• [What you need to do]: Pictures do not belong in the copy; retype the records below exactly.

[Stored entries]
*****

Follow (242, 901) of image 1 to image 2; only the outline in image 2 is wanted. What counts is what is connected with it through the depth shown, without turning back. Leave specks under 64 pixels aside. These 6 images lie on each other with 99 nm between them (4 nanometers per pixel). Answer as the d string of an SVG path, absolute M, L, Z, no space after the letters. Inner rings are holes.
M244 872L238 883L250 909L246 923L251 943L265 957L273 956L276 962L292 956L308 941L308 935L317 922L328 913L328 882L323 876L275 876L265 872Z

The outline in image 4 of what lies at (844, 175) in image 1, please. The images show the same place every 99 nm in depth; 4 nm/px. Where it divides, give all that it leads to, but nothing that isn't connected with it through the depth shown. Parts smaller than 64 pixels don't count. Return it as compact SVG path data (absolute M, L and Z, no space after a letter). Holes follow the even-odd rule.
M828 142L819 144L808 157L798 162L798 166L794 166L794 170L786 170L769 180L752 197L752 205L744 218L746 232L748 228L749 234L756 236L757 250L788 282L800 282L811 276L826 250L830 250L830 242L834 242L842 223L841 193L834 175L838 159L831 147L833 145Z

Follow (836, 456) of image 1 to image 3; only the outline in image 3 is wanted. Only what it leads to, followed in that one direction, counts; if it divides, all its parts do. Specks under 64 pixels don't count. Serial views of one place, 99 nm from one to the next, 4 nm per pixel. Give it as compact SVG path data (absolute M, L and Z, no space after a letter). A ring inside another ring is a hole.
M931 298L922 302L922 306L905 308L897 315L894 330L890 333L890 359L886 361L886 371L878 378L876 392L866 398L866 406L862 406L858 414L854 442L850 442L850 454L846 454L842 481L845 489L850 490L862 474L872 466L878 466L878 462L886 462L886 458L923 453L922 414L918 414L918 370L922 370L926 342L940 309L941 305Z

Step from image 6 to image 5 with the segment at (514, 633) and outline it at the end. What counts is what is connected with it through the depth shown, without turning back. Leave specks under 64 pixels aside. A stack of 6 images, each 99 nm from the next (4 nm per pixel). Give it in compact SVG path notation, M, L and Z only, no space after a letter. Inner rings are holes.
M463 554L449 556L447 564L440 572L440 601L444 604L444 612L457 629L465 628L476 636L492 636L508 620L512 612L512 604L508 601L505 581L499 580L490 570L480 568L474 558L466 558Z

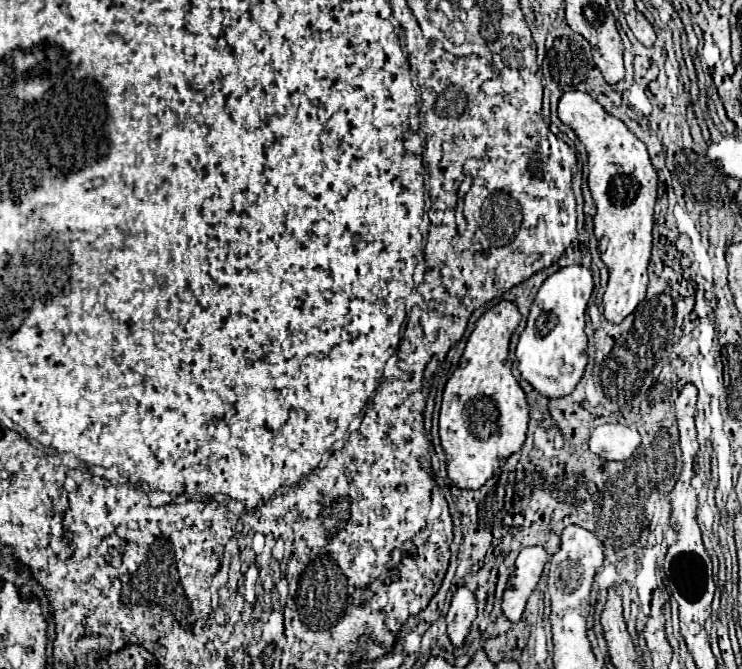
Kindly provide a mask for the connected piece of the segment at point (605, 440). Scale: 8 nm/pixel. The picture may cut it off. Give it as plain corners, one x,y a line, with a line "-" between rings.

*****

• [Written answer]:
Follow (242, 901) of image 1 to image 2; only the outline in image 2 is wanted. What counts is what is connected with it through the depth shown, without turning back. Leave specks under 64 pixels aside. These 6 images lie on each other with 99 nm between them (4 nanometers per pixel). Answer as the d string of an SVG path, absolute M, L, Z, no space after the letters. Inner rings are holes.
M244 872L238 883L250 909L246 923L251 943L265 957L273 956L276 962L292 956L308 941L308 935L317 922L328 913L328 882L323 876L275 876L265 872Z

The outline in image 4 of what lies at (844, 175) in image 1, please. The images show the same place every 99 nm in depth; 4 nm/px. Where it divides, give all that it leads to, but nothing that isn't connected with it through the depth shown. Parts smaller than 64 pixels don't count. Return it as compact SVG path data (absolute M, L and Z, no space after a letter). Holes follow the even-odd rule.
M828 142L819 144L808 157L798 162L798 166L794 166L794 170L786 170L769 180L752 197L752 205L744 218L746 232L748 228L749 234L756 236L757 250L788 282L800 282L811 276L826 250L830 250L830 242L834 242L842 223L841 193L834 175L838 159L831 147L833 145Z

Follow (836, 456) of image 1 to image 3; only the outline in image 3 is wanted. Only what it leads to, followed in that one direction, counts; if it divides, all its parts do. Specks under 64 pixels don't count. Serial views of one place, 99 nm from one to the next, 4 nm per pixel. Give it as compact SVG path data (absolute M, L and Z, no space after a letter). A ring inside another ring is a hole.
M931 298L922 302L922 306L905 308L897 315L894 330L890 333L890 359L886 361L886 371L878 378L876 392L866 398L866 406L862 406L858 414L854 442L850 442L850 454L846 454L842 481L845 489L850 490L862 474L872 466L878 466L878 462L886 462L886 458L923 453L922 414L918 414L918 370L922 370L926 342L940 309L941 305Z

Step from image 6 to image 5 with the segment at (514, 633) and outline it at the end. What counts is what is connected with it through the depth shown, without turning back. Leave specks under 64 pixels aside. A stack of 6 images, each 99 nm from the next (4 nm per pixel). Give it in compact SVG path notation, M, L and Z only, no space after a letter. Inner rings are holes.
M463 554L449 556L447 564L440 572L440 601L444 604L444 612L457 629L465 628L476 636L492 636L508 620L512 612L512 604L508 601L505 581L499 580L490 570L480 568L474 558L466 558Z

Kindly provide a mask for the connected piece of the segment at point (605, 440). Scale: 8 nm/pixel. The picture may cut it off. Give it as plain corners, one x,y a line, with a line "-" between rings.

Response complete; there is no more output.